Start of Dataset records

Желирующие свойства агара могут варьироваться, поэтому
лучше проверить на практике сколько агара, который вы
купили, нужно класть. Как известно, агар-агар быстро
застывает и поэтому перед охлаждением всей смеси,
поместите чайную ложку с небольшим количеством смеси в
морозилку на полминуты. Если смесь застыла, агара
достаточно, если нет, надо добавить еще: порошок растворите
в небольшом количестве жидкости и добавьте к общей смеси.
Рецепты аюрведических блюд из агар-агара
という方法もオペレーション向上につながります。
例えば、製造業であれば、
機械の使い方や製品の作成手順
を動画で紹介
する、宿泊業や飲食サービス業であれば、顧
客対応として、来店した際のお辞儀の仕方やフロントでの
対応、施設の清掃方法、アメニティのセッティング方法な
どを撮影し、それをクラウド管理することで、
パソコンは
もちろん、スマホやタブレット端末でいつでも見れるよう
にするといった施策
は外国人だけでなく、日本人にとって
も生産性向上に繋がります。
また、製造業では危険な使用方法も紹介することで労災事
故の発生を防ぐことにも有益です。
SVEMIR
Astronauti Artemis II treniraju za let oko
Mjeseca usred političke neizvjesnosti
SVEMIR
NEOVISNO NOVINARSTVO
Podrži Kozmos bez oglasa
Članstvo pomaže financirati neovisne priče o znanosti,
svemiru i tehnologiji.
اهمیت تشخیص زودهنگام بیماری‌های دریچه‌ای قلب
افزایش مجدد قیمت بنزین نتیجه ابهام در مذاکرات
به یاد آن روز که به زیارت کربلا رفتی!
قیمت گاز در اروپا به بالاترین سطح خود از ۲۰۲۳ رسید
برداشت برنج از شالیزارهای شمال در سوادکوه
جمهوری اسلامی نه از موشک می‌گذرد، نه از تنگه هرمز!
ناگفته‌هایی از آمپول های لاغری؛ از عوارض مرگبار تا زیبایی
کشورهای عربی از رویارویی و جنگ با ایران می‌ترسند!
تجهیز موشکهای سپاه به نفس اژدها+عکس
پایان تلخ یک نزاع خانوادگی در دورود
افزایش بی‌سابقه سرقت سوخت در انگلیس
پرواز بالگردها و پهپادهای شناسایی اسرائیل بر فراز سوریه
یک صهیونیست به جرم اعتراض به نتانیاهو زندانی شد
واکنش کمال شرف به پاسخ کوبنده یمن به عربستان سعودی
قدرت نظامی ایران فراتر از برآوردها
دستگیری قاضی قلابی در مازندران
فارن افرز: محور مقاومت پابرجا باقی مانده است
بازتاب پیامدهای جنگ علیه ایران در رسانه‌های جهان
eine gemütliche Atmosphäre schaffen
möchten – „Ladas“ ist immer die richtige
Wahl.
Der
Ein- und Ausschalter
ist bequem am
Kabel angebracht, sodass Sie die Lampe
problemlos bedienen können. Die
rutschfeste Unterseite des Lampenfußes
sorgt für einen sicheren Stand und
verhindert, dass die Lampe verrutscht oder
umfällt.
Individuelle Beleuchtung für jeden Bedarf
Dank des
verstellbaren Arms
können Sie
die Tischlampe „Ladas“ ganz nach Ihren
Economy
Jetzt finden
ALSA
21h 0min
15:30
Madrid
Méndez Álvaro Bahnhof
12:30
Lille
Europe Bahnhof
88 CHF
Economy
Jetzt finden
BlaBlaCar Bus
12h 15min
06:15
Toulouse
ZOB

End of Dataset records

# Problem to solve
Search the entries for the string "поэтому". Copy every line that has it.

# Response
Желирующие свойства агара могут варьироваться, поэтому
застывает и поэтому перед охлаждением всей смеси,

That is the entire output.